Document segment →
--------------------

Huang (Migration)
[2021] AATA 5446
•7 December 2021
Huang (Migration) [2021] AATA 5446 (7 December 2021)
DECISION RECORD
DIVISION:Migration & Refugee Division
REVIEW APPLICANT: Mrs Ruiling Huang
VISA APPLICANT: Mr Weijun Chen
CASE NUMBER: 1903040
HOME AFFAIRS REFERENCE(S): OSF2017/019147
MEMBER:Christine Kannis
DATE:7 December 2021
PLACE OF DECISION: Perth
DECISION:The Tribunal affirms the decision not to grant the visa applicant a Child (Migrant) (Class AH) visa.
Statement made on 07 December 2021 at 7:10am
CATCHWORDS
MIGRATION – Child (Migrant) (Class AH) visa – subclass 101 (Child) visa –applicant over 18– applicant has not enrolled in a further course of study – no evidence of current enrolment was provided – visa applicant is currently studying part-time and is working full-time – cl.101.213 does not continue to be met at the time of decision – decision under review affirmed
LEGISLATION
Migration Act 1958, s 65
Migration Regulations 1994, Schedule 2, cls 101.213, 101.221
CASES
Hussain v MIBP [2017] FCCA 3247
Opoku-Ware v MIBP (2015) 297 FLR 416
Sok v MIMIA [2005] FMCA 190STATEMENT OF DECISION AND REASONS
APPLICATION FOR REVIEW
This is an application for review of a decision made by a delegate of the Minister for Home Affairs on 6 December 2018 to refuse to grant the visa applicant a Child (Migrant) (Class AH) visa under s 65 of the Migration Act 1958 (Cth) (the Act).
The visa applicant applied for the visa on 23 August 2017. At the time of application, the Child (Migrant) (Class AH) visa contained Subclass 101 (Child), Subclass 102 (Adoption) and Subclass 117 (Orphan Relative). In this case, claims have only been made in respect of Subclass 101 (Child). The criteria for a Subclass 101 visa are set out in Part 101 of Schedule 2 to the Migration Regulations 1994 (the Regulations). Relevantly to this case, they include cl 101.213, which comprises criteria that must be satisfied by visa applicants who are 18 or older at the time of application.
The visa was refused on the basis that cl 101.213 or cl 101.221 were not met because the delegate was not satisfied that since turning 18, or within six months or a reasonable time after completing the equivalent of Year 12 in the Australian school system, the visa applicant had been undertaking a full-time course of study at an educational institution leading to the award of a professional, trade or vocational qualification.
A copy of the Decision Record was submitted to the Tribunal by the review applicant for the purposes of the review.
The review applicant appeared before the Tribunal on 23 November 2021 to give evidence and present arguments. The Tribunal hearing was conducted with the assistance of an interpreter in the Mandarin and English languages.
The review applicant was represented in relation to the review by her registered migration agent.
For the following reasons, the Tribunal has concluded that the decision under review should be affirmed.
CONSIDERATION OF CLAIMS AND EVIDENCE
In accordance with the President’s Direction Conducting Migration and Refugee Reviews (paragraph 8.2), the Tribunal has restricted its review to the particular criterion on which the primary decision was made.
The issue in this case is whether the visa applicant has fulfilled the criteria relating to full‑time study under cl 101.213(1)(c) at the time of application and at the time of this decision.

--------------------

Material provided →
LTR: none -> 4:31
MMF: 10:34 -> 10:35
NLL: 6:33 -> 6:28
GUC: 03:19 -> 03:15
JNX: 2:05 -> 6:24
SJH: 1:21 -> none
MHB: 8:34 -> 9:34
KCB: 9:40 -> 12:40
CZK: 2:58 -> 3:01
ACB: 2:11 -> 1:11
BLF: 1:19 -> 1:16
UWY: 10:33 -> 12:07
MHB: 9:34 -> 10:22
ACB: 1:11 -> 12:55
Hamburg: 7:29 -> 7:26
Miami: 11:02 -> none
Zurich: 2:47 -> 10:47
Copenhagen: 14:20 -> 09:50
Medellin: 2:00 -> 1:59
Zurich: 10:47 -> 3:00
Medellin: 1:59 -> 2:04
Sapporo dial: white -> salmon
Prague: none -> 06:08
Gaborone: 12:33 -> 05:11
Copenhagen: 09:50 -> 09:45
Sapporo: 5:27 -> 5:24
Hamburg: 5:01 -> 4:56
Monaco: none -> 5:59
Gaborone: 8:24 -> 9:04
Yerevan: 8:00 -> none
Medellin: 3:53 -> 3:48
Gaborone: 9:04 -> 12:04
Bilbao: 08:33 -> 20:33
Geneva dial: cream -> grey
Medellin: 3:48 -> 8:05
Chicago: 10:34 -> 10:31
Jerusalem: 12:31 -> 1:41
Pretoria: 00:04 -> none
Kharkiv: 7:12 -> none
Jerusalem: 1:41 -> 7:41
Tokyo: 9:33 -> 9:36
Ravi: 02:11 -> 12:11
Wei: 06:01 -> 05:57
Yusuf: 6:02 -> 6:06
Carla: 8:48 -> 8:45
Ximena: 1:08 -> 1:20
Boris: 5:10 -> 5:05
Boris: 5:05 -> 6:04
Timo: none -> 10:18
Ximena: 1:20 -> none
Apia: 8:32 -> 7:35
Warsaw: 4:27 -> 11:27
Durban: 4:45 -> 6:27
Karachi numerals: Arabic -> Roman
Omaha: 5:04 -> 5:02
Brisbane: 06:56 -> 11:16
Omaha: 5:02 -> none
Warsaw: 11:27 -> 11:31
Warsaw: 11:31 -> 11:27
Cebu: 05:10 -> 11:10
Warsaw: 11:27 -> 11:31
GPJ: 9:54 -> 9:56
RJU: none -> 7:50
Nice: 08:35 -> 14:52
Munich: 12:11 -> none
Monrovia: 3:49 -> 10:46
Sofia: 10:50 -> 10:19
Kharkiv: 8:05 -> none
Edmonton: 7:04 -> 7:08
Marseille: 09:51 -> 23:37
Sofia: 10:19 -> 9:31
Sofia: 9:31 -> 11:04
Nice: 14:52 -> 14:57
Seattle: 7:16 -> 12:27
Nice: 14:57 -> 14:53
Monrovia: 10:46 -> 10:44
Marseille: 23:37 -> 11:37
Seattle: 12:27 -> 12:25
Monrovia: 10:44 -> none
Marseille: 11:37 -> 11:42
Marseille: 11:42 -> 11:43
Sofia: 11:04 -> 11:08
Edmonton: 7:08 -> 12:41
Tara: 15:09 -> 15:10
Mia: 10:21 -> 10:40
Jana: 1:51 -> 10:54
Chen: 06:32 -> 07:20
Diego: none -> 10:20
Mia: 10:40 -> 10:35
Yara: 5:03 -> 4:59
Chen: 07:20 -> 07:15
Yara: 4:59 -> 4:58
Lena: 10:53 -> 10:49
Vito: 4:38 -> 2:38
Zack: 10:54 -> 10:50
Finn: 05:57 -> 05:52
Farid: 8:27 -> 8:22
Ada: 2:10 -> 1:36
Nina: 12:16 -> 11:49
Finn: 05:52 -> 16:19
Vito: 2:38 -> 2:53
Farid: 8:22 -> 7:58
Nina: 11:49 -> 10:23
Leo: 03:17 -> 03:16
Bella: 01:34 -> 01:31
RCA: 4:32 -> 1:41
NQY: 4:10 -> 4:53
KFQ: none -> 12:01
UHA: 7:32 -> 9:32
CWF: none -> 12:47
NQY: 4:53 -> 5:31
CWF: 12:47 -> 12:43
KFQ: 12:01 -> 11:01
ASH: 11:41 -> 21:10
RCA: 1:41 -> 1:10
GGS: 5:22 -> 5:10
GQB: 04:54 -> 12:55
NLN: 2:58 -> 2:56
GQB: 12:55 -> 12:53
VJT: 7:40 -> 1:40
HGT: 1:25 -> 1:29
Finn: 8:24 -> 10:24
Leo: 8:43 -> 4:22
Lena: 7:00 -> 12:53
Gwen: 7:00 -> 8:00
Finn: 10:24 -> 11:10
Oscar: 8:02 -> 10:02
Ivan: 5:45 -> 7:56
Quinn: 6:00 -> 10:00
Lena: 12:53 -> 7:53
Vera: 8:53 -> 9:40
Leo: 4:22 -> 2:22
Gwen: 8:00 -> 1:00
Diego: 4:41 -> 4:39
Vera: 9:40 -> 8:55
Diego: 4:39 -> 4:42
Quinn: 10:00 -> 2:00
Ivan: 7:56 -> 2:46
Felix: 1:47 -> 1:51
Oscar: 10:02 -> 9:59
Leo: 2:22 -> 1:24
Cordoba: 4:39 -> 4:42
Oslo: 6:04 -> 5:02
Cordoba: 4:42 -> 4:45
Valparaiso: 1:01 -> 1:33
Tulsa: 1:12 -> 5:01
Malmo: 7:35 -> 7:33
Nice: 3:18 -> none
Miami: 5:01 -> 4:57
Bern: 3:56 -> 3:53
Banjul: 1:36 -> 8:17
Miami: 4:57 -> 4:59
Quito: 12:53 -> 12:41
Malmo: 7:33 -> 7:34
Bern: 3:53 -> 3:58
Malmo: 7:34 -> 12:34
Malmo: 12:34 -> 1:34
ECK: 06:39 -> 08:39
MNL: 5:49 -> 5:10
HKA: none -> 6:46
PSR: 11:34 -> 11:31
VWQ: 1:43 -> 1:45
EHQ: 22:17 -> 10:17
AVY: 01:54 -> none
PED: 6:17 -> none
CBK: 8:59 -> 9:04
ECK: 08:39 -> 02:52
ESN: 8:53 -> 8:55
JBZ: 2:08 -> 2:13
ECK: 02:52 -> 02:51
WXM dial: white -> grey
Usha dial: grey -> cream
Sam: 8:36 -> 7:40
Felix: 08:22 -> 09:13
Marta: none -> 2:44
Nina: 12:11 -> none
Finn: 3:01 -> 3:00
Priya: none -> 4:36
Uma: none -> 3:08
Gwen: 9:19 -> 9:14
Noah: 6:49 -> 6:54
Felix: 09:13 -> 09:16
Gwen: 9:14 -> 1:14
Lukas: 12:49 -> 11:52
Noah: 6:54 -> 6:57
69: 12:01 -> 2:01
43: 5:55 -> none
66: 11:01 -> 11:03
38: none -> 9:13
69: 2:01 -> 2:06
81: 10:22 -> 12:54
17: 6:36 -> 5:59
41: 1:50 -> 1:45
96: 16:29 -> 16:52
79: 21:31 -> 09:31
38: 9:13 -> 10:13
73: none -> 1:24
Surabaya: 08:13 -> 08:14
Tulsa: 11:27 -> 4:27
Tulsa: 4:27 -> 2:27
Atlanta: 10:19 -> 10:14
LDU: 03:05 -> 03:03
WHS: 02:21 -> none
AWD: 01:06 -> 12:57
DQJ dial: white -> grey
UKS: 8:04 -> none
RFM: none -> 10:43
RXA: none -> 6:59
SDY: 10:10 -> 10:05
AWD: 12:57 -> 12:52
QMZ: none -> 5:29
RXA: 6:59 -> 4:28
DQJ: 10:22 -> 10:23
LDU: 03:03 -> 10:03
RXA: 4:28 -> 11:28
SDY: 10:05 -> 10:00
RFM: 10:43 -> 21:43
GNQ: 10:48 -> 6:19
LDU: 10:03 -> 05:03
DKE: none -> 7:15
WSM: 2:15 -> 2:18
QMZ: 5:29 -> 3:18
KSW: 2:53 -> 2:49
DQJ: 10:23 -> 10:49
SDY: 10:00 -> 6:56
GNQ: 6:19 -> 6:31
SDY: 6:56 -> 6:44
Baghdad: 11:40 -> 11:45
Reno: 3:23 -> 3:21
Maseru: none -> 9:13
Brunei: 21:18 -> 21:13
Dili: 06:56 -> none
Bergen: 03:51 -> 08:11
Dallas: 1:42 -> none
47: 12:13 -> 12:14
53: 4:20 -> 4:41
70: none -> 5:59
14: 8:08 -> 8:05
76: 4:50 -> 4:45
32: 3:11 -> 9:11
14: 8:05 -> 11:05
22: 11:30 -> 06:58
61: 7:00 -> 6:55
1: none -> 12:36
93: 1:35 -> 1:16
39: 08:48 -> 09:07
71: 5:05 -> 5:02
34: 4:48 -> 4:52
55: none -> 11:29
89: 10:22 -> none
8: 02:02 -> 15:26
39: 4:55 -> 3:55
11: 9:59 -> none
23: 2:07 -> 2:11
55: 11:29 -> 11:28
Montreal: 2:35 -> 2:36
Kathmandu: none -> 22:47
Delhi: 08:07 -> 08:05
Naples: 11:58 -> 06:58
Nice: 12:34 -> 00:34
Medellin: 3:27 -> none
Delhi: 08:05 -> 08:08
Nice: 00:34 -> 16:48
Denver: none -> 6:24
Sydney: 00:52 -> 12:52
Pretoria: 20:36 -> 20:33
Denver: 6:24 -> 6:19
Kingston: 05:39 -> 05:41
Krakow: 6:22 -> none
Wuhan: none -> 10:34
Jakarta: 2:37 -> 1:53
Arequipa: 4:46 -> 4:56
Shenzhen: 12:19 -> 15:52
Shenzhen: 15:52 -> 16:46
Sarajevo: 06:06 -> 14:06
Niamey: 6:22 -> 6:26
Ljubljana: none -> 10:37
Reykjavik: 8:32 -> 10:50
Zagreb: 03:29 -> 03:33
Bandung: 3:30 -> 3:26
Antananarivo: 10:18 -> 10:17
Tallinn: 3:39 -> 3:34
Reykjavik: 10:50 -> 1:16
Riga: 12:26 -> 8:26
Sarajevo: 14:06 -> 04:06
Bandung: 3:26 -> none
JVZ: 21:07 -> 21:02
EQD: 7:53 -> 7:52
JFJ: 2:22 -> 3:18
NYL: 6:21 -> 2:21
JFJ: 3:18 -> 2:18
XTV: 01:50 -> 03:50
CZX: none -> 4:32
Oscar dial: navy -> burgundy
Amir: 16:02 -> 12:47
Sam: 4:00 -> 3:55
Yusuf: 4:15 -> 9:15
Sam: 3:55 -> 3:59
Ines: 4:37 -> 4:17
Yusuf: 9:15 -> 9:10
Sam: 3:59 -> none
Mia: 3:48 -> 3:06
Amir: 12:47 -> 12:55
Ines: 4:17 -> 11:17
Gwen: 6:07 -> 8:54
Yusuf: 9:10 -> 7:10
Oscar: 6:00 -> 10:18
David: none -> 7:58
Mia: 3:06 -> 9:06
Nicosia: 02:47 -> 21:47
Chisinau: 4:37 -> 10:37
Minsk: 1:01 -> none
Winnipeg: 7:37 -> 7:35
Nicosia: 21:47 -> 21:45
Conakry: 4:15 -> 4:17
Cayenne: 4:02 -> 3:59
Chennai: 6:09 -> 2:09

--------------------

Prompt 1 →
Name every subclass that the tribunal decision says the Child (Migrant) (Class AH) visa contained at the time of application.
Prompt 2 →
Carry on writing the tribunal decision, starting right after its last sentence.
The listing is not needed.

Task output 1 →
Subclass 101 (Child), Subclass 102 (Adoption) and Subclass 117 (Orphan Relative).

Task output 2 →
Criteria for applicants over 18
If, at the time of application, the visa applicant has turned 18, they need to meet certain requirements relating to relationships, work and study: cl 101.213. These requirements must continue to be met at the time of decision: cl 101.221(2)(b).
The applicant’s passport indicates his date of birth is 15 April 1995 and therefore he was aged 22 at the time of application.
Relationship status and history
At the time of application, the visa applicant must not be engaged to be married and must not have or ever have had a spouse or de facto partner: cl 101.213(1)(a).
The visa applicant claimed to not have been married and to not have (or ever have had) a spouse or de facto partner. The review applicant confirmed this information at the hearing. As these matters have not been contested by the delegate, and there is no evidence or claim before this Tribunal that the visa applicant has somehow provided false or misleading evidence in regard to these aspects, the Tribunal accepts the visa applicant’s claims at face value.
Given the above, the Tribunal finds cl 101.213(1)(a) is met at the time of application and continues to be met at the time of decision.
Not engaged in full-time work
At the time of application, the visa applicant must not be engaged in full-time work: cl 101.213(1)(b).
At the time of application, the visa applicant claimed not to have been engaged in full‑time work. The evidence before the Tribunal is that the visa applicant worked part-time as a Teaching Assistant from December 2013 to February 2015 and that he had two other part‑time jobs, at a café from June 2013 to July 2013 and at C-Store from September 2013 to July 2014.
At hearing, the review applicant confirmed that at that time of application, the visa applicant had not worked on a full-time basis. As this matter has not been contested by the delegate, and there is no evidence or claim before this Tribunal that the visa applicant has somehow provided false or misleading evidence in regard to this aspect, the Tribunal accepts the visa applicant’s claims at face value.
Given the above, the Tribunal finds cl 101.213(1)(b) is met at the time of application.
The review applicant told the Tribunal that the visa applicant is currently working on a full‑time basis (see paragraph 37 below) and therefore cl 101.213(1)(b) does not continue to be met at the time of decision.
Full-time study (or incapacitated for work)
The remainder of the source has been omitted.